It is the number one reason why I hate christianity.
I have to agree with you here. We tell our children that we are 'fallen' and defective. Rather than just teaching them that we are human, and this is what we have to work with, and we can do incredible things with that, we have to teach them that they are incomplete and bad without intercession. We teach them to look for the worst in humans, in order to confirm their biases, and then they pop up on forums and lament the sad downward spiral of humanity---when actually things have greatly improved, but they can't fully celebrate that and focus on where we need to work harder. What's the use? Humans are just bad, and getting worse.
We look at a newborn, and it is a marvelous sight. But somewhere in the Christian mind this teeny, tiny human is fallen and sinful and already in need of some kind of salvation. A sad, dismal and totally unnecessary way to view the world. It's a contaminant.

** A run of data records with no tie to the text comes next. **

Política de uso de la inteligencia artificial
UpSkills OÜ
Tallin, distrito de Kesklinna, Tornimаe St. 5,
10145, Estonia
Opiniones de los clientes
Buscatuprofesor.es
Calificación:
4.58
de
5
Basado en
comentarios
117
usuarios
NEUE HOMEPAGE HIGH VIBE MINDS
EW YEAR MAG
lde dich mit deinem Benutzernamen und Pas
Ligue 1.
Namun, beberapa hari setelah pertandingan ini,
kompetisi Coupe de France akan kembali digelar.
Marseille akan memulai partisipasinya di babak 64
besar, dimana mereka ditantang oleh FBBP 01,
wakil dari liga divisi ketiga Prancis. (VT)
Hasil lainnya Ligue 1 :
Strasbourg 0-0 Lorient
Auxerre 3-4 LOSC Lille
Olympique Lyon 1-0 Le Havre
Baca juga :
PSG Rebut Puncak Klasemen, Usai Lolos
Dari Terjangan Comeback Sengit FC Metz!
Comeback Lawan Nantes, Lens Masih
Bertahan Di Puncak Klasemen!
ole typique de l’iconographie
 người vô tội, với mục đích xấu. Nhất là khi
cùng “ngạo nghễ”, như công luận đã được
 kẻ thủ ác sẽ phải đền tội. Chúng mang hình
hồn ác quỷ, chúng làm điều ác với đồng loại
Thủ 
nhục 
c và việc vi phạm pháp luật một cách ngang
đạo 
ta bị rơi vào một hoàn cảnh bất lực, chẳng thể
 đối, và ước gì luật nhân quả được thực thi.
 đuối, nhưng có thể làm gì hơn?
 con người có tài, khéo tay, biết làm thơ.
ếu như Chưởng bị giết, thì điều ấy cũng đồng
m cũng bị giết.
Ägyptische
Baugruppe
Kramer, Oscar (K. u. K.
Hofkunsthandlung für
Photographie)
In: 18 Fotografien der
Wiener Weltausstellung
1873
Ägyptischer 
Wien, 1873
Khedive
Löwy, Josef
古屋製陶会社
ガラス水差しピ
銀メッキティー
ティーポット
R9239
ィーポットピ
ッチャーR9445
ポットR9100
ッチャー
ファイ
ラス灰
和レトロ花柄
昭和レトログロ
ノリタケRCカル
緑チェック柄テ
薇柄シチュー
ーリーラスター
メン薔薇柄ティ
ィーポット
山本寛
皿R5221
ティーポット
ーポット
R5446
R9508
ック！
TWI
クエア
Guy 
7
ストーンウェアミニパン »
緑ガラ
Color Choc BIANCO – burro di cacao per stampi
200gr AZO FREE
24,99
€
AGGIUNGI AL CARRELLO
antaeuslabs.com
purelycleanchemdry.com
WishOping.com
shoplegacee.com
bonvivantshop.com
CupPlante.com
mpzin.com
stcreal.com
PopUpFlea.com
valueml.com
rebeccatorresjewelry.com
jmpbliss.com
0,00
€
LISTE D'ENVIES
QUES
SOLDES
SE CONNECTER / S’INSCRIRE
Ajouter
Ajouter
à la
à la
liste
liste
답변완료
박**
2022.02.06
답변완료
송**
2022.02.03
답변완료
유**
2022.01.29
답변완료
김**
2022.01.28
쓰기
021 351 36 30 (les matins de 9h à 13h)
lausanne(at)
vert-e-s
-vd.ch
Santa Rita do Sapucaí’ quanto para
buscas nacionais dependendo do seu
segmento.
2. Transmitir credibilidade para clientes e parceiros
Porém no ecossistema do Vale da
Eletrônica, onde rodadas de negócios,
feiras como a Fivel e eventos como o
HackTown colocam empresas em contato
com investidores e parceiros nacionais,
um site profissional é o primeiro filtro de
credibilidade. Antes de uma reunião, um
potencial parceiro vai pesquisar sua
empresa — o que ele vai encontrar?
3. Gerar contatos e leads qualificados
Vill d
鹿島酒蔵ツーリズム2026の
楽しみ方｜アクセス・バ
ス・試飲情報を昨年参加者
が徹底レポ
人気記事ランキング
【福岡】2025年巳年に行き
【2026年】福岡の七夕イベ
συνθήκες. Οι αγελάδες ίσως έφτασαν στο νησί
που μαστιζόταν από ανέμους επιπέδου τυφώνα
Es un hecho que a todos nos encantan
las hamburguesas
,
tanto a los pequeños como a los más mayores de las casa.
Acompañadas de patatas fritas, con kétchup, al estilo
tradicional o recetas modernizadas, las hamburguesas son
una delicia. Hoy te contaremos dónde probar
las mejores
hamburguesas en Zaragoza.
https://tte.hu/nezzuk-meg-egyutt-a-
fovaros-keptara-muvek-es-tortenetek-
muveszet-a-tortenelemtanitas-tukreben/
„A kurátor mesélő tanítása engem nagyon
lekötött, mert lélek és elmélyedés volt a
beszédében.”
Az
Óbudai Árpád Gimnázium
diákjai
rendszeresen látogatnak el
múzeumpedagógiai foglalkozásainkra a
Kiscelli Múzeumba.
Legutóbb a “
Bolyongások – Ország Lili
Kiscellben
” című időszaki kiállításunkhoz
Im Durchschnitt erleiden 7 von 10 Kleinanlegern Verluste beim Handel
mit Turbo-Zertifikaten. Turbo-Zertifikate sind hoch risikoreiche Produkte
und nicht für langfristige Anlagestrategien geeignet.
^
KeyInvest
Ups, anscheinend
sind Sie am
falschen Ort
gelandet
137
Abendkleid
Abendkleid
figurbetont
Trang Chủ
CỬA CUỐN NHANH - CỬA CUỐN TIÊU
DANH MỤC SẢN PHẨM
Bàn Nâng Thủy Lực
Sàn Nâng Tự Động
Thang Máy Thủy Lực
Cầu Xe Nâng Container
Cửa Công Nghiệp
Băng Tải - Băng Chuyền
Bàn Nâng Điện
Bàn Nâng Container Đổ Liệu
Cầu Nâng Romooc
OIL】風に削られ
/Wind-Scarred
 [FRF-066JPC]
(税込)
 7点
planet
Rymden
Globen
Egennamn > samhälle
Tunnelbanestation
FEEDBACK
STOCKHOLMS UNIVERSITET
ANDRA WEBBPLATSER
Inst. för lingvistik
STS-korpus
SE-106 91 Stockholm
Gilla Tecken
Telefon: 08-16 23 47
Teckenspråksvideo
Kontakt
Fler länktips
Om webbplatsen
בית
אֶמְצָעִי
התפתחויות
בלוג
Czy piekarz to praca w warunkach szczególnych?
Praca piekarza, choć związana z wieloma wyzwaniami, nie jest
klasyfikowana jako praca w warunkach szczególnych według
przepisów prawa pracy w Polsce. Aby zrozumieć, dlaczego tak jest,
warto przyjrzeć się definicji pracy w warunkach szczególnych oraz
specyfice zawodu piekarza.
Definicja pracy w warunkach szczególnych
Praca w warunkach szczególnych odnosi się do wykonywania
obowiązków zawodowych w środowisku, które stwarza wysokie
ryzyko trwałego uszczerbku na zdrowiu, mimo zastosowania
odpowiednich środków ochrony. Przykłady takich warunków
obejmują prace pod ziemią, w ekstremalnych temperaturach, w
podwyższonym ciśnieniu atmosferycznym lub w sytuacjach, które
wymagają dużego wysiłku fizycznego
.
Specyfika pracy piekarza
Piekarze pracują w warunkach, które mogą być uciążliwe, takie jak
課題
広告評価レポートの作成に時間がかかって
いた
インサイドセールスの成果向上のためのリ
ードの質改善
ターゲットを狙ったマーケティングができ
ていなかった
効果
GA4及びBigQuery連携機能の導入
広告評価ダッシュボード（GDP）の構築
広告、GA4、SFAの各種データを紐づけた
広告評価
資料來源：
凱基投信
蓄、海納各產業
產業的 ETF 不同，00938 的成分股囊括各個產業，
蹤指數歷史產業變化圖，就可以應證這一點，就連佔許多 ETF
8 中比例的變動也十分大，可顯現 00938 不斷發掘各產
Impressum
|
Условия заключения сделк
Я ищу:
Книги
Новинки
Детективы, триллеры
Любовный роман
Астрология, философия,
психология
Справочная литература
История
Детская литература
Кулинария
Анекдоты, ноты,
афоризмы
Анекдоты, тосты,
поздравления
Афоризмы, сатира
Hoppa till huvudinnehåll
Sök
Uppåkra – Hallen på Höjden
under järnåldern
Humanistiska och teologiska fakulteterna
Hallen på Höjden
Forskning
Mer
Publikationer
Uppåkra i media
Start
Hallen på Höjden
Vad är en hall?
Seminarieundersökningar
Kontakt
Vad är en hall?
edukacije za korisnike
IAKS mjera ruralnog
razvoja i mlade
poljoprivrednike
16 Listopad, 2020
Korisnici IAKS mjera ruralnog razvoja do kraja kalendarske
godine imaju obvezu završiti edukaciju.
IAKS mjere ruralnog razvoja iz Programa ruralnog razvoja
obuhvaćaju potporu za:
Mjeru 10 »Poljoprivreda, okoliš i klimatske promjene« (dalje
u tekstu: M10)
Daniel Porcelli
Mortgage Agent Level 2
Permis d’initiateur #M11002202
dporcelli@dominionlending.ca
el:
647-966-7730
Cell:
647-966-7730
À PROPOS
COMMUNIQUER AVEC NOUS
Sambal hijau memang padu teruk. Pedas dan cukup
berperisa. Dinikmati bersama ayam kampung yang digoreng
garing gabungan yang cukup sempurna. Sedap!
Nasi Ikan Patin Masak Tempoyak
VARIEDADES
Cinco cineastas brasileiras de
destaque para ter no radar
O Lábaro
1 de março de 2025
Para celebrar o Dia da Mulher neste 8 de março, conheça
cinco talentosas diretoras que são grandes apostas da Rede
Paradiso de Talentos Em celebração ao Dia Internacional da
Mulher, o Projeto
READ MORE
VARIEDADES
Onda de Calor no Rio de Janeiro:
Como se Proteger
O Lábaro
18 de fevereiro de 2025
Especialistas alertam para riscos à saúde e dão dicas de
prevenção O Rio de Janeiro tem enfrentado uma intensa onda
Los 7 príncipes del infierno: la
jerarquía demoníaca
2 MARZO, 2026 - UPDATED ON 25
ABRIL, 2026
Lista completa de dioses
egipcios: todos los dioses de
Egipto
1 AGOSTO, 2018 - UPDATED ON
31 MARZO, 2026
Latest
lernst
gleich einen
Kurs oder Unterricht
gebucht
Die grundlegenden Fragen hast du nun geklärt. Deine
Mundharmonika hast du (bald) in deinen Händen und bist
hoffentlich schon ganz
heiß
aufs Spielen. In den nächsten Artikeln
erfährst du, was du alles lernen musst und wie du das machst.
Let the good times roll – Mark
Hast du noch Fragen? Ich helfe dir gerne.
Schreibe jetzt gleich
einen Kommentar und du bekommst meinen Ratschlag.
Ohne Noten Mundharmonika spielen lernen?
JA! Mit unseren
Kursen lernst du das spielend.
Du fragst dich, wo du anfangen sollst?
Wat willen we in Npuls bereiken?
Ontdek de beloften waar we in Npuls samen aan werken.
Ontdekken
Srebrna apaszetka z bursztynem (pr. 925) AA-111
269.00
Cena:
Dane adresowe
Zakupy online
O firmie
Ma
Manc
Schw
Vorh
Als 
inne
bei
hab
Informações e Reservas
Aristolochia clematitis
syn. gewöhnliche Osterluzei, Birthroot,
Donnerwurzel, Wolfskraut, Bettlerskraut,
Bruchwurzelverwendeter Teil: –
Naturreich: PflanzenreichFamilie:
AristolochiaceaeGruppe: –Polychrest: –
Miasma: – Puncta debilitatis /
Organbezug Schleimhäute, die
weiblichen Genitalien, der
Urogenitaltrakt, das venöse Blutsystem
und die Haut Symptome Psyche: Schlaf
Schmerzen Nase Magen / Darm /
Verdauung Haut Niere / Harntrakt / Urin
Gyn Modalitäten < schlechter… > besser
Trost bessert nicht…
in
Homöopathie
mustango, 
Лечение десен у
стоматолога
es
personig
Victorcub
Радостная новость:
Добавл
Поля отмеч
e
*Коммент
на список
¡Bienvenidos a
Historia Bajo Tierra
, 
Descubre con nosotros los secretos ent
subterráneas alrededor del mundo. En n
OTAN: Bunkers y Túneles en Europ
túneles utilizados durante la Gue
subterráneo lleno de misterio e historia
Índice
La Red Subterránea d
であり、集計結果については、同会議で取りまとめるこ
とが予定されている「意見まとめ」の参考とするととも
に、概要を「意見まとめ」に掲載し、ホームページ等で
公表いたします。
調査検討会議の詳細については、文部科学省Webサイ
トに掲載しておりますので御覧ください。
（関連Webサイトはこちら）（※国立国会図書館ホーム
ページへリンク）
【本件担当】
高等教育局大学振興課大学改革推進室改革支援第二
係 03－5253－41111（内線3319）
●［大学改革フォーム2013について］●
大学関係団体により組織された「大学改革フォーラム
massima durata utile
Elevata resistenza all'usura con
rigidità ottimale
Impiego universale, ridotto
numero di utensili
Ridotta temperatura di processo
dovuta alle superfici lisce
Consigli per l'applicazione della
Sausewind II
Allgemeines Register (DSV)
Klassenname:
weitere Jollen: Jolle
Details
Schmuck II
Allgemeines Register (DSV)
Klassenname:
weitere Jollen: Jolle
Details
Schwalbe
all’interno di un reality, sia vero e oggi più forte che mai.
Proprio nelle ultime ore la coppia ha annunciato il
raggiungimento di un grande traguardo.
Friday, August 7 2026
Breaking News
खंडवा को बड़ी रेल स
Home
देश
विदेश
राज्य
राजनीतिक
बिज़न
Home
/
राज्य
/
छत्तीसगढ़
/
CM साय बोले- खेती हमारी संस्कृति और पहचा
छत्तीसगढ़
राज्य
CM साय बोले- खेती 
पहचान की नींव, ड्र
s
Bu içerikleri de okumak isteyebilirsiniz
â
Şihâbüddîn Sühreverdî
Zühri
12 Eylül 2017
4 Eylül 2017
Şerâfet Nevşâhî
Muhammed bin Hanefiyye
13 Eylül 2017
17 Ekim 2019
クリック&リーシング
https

So we have human suffering, and Christians step up to the plate------------to blame human's sinful nature. LOL
When we see tiger suffering (as BOTR brought out) we don't blame the tiger's sinful nature---some people even blame that suffering on we wretched humans. Is the weather bad? Yeah---it's cuz humans are defective. Is an asteroid hurling toward earth? Yep---human imperfect. You see, our imperfection is so profound, so powerful, that it can even cause events in the cosmos. Humans are, afterall, the center of creation. LOL
But seriously. I'm glad I not caught up in that muck anymore. It really is a hateful way to view fellow humans. I prefer the it is what it is approach, and then do what I can do to improve that to the best of my ability. It's just not something I think we should leave up to God or Christ
And I'll give you the answer to the OP. If Jesus existed, he was a man. He was a man born in Palestine. He had Jewish parents, and human dna. He lived, he ate, he preached, and he DIED. He got tired. He got sniffles. He looked like his parents, as the society would have been homogenous. He did good and he did bad. I suspect he was a political trouble maker, not necessarily a bad thing, but he was a political player. A rebel.
That's if he existed, and I'm of the opinion that he did. But maybe he didn't. And what followed is what follows with many influencial people. Their deaths are used to uphold an ideology and the grow and become more perfect after their deaths than they ever could have been during their life. We like to saint people----ordinary people who maybe did some extraordiary things. He taught nothing new, nothing fresh, but simply consolidated some very old and tested ideas that perhaps the Jews were rejecting because they were foreign. He was kind of like John Lennon, who is also viewed as a saint, just a few short years after his death. It doesn't take long.